NCAA Announces that Athletes are Able to Profit Off Their Likeliness

Roan Kazmierowski and Henry Hill

The National Collegiate Athletic Association (NCAA) announced April 29 that they have initiated the process of allowing athletes to profit off of their likeliness and image. The new rules will be implemented in the 2021-2022 school year, enabling athletes to earn money from third-party sponsors. The NCAA will not be involved in the payment toward the athletes and will monitor the payments and the process.

Similar to California Senate Bill 206 (Fair Pay to Play Act), the bill that allows California student-athletes to make money off of their likeliness, this announcement sets the motion for all student-athletes in Division I, II, and III nationwide to earn money from their name.

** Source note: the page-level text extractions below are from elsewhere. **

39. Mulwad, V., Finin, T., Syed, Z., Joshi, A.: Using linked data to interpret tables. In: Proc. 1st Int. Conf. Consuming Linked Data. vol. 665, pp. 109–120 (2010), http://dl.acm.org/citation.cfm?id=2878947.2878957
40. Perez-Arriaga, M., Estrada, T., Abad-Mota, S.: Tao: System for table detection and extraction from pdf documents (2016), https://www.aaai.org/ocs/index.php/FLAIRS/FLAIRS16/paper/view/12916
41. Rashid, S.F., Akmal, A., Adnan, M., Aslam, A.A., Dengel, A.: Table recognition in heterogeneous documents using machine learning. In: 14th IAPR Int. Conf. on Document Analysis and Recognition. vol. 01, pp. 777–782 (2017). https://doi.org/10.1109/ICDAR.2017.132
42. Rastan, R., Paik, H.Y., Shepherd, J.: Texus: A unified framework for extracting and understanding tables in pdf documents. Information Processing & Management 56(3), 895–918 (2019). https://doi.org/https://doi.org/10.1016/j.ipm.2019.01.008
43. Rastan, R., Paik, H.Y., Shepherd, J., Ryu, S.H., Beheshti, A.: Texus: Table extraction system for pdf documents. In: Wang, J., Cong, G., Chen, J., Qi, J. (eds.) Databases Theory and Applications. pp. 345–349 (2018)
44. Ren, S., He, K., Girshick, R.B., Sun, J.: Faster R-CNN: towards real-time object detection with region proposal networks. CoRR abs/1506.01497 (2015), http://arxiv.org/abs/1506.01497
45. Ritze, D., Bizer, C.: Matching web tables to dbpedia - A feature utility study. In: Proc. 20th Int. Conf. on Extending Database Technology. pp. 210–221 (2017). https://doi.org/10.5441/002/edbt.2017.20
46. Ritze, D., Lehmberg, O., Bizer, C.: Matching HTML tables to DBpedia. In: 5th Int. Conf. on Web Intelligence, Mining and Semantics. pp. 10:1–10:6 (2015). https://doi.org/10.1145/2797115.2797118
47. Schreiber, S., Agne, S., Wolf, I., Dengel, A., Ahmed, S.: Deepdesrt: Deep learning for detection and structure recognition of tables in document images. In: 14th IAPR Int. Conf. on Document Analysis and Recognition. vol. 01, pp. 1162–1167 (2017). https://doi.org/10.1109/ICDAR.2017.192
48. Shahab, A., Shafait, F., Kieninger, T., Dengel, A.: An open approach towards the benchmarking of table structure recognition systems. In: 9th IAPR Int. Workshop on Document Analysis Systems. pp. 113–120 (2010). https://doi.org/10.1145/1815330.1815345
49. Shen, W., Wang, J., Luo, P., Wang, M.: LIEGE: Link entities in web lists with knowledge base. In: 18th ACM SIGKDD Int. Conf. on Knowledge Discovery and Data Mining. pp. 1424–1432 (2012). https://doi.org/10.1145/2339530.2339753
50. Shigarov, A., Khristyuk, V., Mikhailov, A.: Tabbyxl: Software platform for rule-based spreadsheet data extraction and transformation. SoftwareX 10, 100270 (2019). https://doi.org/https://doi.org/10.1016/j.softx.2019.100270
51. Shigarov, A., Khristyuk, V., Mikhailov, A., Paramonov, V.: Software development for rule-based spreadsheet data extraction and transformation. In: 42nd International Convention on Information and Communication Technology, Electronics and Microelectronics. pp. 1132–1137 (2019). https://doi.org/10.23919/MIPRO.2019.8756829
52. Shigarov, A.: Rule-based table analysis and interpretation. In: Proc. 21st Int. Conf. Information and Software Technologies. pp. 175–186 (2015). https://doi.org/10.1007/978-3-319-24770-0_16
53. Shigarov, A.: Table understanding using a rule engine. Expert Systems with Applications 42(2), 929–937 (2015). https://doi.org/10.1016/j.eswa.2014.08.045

The plan must be approved by all three major divisions before it is implemented, so it’s likely the bill will see some major changes to its language and structure before its ratification.

“The NCAA’s work to monetize name, image, and likeness continues, and we plan to make these important changes on the original timeline, no later than January 2022. The board’s decision today provides further guidance to each division as they create and adopt appropriate rules changes,” Ohio State University Senior Vice President and Athletics Director and working group co-chair Gene Smith said. 

 Income is likely to be modest for most athletes, however, outstanding players could earn notable sums of money through various endorsements such as Nike, Under Armour, Coca Cola, and Gatorade.

 “The right athlete could be making millions. But I don’t think that’s trickling down to the other 100 players in the program. It’s a star system,” sports agent Leigh Steinberg said.

According to ESPN, the NCAA received about $1 billion in revenue in the 2016-2017 academic year. Apart from scholarships, student-athletes received none of that money. The money made by the NCAA is distributed between individual universities, all three divisions, championship funds, and academic programs. Whereas other students such as actors and musicians can earn cash from their talents and have been doing so for years. 

“[Student-athletes] should be able to receive endorsements because they are doing tons of work for their sport throughout the year. They should definitely be able to get paid for it. They are creating billions of dollars for the NCAA and they should be able to make money off of their own name at the very least,” freshman Matthew Hawkins said.

Athletes are a great way for advertisers to use the celebrity figure of that athlete to promote their product. “The role of influencers is growing exponentially,” marketing consultant and a professor at New York University Allen Adamson said. “The value to the athlete is mostly driven by an athlete’s social media following rather than being on billboards on the side of the road saying, ‘Buy this chicken sandwich.’” Adamson estimates worthy social influencers could earn $200,000-$300,000 per year.

However, these new rules could potentially be abused by colleges to entice students to commit to their university. A college could lure athletes by claiming that the student could earn money through endorsements that the college claims to have pre-arranged. The NCAA will keep track of all endorsements athletes receive and intervene if necessary to maintain a fair system.

“This is either the day that a wall of injustice around student-athletes started to crumble, or the day the NCAA used more tactics to bait and switch young men and women from some of our most vulnerable communities,” politician Mark Walker tweeted.

These new rules are merely the first steps made to permit student-athletes to make money off of their name and image. These rules are likely to change as they pass through all three divisions and are adjusted to as seen fit. 

“Throughout our efforts to enhance support for college athletes, the NCAA has relied upon considerable feedback from and the engagement of our members, including numerous student-athletes, from all three divisions. Allowing promotions and third-party endorsements is uncharted territory,” chairman and president of Ohio State Michael V. Drake said.